Question: “Do you see this as the central issue of your campaign, rather than, for instance, the shutting down of the clinics throughout he state which have made it so difficult for women throughout Texas to go to planned Parenthood and get medically necessary abortions?”
Okay, this might be the softest softball ever lobbed at a candidate in modern political history. Mitchell is practically begging Davis to get back on message. “Remember why you’re here in the first place?” The MSNBC host might as well have asked. “Your unsuccessful filibuster in support of late-term abortions? Why don’t you talk about that a bit and remind us why we supported you in the first place.”
Davis, as bad candidates are wont to do, simply ignored this layup and went on to talk about something entirely unrelated. The state senator decided to take this question about abortion, perfectly teed up by the helpful but discomfited Mitchell, and talk about education policy instead.
You could practically hear Mitchell’s head collapse into her hands in despair as she allowed Davis to drone on for three unbroken minutes.
It was a disaster of an interview, but it was also the perfect encapsulation of Davis’s disastrous candidacy. It is almost like she was not ready for a statewide race and was merely thrust into the spotlight by national Democrats enthralled by her celebrity, her pro-abortion politics, and her pink shoes… almost.
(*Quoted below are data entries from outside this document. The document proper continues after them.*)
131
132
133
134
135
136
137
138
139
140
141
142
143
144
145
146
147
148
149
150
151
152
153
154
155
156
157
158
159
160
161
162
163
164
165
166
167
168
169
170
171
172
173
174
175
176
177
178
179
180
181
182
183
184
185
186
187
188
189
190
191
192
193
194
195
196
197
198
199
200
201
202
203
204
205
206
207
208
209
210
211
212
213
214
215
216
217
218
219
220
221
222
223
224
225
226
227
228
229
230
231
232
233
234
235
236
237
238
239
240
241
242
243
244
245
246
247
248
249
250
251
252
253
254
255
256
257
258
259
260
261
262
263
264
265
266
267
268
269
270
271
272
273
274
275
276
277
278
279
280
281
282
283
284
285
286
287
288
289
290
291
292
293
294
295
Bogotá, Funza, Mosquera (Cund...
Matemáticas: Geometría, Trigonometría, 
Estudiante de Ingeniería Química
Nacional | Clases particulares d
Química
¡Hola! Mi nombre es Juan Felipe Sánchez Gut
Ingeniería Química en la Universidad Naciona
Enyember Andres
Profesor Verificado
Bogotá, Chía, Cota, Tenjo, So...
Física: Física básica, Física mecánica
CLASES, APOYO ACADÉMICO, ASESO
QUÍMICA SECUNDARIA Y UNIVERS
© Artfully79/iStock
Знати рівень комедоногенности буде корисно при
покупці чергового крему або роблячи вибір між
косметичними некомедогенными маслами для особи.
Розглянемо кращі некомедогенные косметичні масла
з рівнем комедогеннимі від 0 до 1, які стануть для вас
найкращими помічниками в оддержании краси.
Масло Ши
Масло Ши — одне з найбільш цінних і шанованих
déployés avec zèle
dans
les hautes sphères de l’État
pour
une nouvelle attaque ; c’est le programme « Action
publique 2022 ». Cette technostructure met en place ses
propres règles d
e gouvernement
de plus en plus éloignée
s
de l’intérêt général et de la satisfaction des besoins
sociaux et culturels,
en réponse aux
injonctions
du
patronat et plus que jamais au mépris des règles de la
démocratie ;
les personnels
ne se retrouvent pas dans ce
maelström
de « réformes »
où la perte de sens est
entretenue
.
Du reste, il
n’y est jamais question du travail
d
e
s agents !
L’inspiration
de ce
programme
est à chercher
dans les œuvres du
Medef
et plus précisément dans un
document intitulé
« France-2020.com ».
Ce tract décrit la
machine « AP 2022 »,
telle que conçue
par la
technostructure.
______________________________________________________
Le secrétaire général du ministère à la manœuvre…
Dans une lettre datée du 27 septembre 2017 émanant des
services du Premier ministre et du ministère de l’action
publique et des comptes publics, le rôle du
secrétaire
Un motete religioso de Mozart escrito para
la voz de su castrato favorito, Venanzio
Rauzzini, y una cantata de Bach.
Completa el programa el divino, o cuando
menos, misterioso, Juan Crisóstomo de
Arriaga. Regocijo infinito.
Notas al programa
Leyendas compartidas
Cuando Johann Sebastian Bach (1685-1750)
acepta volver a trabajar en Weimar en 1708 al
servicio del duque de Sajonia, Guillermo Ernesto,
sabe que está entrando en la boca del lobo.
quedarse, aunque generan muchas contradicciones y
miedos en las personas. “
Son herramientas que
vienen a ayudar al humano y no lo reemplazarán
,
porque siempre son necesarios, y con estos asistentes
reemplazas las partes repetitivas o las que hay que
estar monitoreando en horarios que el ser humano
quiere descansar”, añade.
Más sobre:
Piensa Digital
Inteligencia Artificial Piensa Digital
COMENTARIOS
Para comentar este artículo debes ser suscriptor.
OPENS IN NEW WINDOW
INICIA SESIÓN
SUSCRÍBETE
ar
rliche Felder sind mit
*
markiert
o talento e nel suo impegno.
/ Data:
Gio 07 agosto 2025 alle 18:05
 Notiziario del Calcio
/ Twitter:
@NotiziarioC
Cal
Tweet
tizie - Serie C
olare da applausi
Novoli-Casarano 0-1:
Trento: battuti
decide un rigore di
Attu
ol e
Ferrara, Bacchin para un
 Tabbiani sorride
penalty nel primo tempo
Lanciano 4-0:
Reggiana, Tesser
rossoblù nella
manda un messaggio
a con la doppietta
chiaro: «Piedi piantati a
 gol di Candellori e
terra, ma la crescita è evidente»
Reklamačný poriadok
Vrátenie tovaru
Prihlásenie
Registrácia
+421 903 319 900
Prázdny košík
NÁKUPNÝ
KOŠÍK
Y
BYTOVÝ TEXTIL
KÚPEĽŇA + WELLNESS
Davis is an example of the perils that await politicians who believe their own hype. The left will soon forget they ever placed so much faith in Davis, and move on to the next flavor of the month who they will convince themselves can finally lead them to the destiny Democrats believe is their demographic due. All aspiring politicians should, however, watch Davis’s implosion carefully and study her missteps. When even your political allies in the press cannot save you from yourself, perhaps it is time to find another line of work.
This post has been updated since its original publication.